リディは水を飲もうと、コップを手に取った。そして、コップなど見ずに、口元へ近づけた。
「リディ」
唇にコップの縁が触れた時、手元から声がした。リディは驚いて、コップを自分から離した。その勢いで、コップの水は少しこぼれた。リディがコップを見ると、水面にギルバートの顔が揺れていた。
「驚かすな」
「悪い。少し話せるか」
「はい」
リディはソファに座り直すと、コップを覗き込む。
「テオドアはどうだった?」
「見に行ってないのですか?」
「ああ。行けなかった」
「解毒剤ができるまであのままです」
「そうか」
ギルバートは表情を変えなかったが、安心したように見えた。
「エマは?」
「もう寝ましたよ」
「いや、大丈夫かと聞いているんだ」
エマは怪我すらしていないのだから、大丈夫に決まっているだろう。何を言っているのだろうか。

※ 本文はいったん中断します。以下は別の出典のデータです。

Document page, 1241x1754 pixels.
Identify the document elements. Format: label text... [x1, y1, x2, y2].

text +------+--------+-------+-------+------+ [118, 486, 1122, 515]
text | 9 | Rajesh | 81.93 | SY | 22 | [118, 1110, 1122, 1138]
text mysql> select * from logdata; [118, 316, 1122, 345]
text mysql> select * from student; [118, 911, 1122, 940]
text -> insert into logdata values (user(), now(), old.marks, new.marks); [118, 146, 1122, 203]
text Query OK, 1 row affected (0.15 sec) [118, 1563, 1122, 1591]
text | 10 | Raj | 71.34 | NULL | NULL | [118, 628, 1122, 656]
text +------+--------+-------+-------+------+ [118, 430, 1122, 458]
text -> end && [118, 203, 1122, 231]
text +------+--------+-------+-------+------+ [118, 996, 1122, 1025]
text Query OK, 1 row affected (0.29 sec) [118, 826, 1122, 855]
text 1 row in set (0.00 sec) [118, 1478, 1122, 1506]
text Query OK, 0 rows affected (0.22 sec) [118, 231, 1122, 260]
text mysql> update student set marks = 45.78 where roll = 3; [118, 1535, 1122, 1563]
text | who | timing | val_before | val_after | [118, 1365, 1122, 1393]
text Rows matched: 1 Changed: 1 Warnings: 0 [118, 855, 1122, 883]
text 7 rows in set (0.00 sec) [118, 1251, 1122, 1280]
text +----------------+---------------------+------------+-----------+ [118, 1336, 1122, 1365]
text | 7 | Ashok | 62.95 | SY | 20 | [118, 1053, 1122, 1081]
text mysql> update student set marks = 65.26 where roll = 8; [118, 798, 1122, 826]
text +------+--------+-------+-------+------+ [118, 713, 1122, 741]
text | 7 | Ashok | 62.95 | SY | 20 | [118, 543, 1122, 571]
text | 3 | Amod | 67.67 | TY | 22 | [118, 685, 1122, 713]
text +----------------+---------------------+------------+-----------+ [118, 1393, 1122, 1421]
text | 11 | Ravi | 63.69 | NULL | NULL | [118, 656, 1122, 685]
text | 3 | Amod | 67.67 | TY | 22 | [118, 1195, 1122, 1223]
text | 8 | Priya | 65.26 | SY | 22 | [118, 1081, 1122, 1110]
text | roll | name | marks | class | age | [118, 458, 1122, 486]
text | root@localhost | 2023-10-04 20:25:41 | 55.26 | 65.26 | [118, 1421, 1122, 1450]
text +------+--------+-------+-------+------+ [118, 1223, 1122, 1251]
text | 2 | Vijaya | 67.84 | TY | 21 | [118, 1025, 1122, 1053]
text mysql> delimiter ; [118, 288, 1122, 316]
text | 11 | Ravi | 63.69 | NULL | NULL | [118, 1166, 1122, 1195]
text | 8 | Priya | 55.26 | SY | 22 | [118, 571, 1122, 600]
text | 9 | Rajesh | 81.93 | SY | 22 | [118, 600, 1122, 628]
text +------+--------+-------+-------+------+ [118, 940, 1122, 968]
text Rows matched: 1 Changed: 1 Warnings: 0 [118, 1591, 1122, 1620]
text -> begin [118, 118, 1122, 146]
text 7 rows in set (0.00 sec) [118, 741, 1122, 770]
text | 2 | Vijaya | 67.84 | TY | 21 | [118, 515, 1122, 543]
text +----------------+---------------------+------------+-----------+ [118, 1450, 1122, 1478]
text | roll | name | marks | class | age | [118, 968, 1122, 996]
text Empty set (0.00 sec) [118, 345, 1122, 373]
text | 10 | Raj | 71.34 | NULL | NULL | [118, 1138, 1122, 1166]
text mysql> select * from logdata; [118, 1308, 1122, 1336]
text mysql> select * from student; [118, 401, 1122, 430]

「自分のせいだと思ってるのか、ちょっと落ち込んではいますが、問題ありません」
「それなら良かった」
水が飲みたい。早く消えてくれないだろうか。
「別件で頼みがある」
「……」
嫌な予感がして、リディは渋い顔をした。もう面倒事はごめんだし、国王に目をつけられたくもない。研究所で働くという話も、なかったことにしてもらいたいと思っているくらいだ。
「しばらく護衛をしてもらいたい。俺が部屋を出るときだけでいい」
「なんで私が。兵士なんて他にいくらでもいるだろ」
「陛下は弟の身を案じているらしい。兵士だけではなく、上級魔法使いくらい配置せねばならんとお考えだ」
ギルバートは人事のように言った。
「私はいつから上級魔法使いになったんだ」
「さっき認定した」
「は?」
「通常、魔術学校を卒業せねば資格は得られんが、お前なら卒業試験を軽々パスできるだろう。そのため、普通魔女資格を与える。そして、等級の方は試験によって決定するが、時間もかかるし面倒だ。もう十分、お前の力は見させてもらった。文句なしで上級だ」
ギルバートは面倒くさそうに早口で言った。リディの経歴を詐称した挙句、未実施の試験結果を捏造したわけだ。
「それはさすがにまずいだろ」
「国内の魔法関連制度の最高責任者は俺だ。兄ですら、文句をつけることはできない」
なんと横暴な最高責任者だろうかと思ったものの、そんなことはリディにとってどうでもいい。リディは国の秩序を守りたいとは微塵も思っていない。
「上級魔法使いなんて、他にいるでしょう」
「他の者は兄に忠誠を誓っている。そんな忠誠心などない者の方が、こちらとしては都合がいい」
「そんなこと言って、誰かに聞かれてたらどうするつもりですか。王弟が謀反を企んでるとか噂されますよ」
「俺にそんな気概がないことくらい誰でも知ってる」
ギルバートが王宮内でどのように思われているのか気になったが、今はそんなことを言っている場合ではない。また面倒事に巻き込まれそうになっている。
「私を兄弟喧嘩に巻き込むな」
「喧嘩などしていない。とにかくそういうことだ。必要なときに呼ぶ。それ以外は研究所の自室で待機していろ」
リディが反論するよりも先にギルバートは水面から消えた。コップの水面はふるふると揺れていた。リディのコップを持つ手が怒りで震えているからだ。
何もかも最悪な方向に進んでいる。リディは田舎でひっそりのんびり気ままに一生を終えたかった。それなのにいつの間にか、毎日王宮へ通う羽目になり、それだけならまだしも、よりによって、王太子にこき使われることになっているのだ。
「嫌な奴に目をつけられたな」
リディはコップを握りしめたまま言う。怒りによる震えで、水はもうコップから溢れ、リディの手を濡らしていた。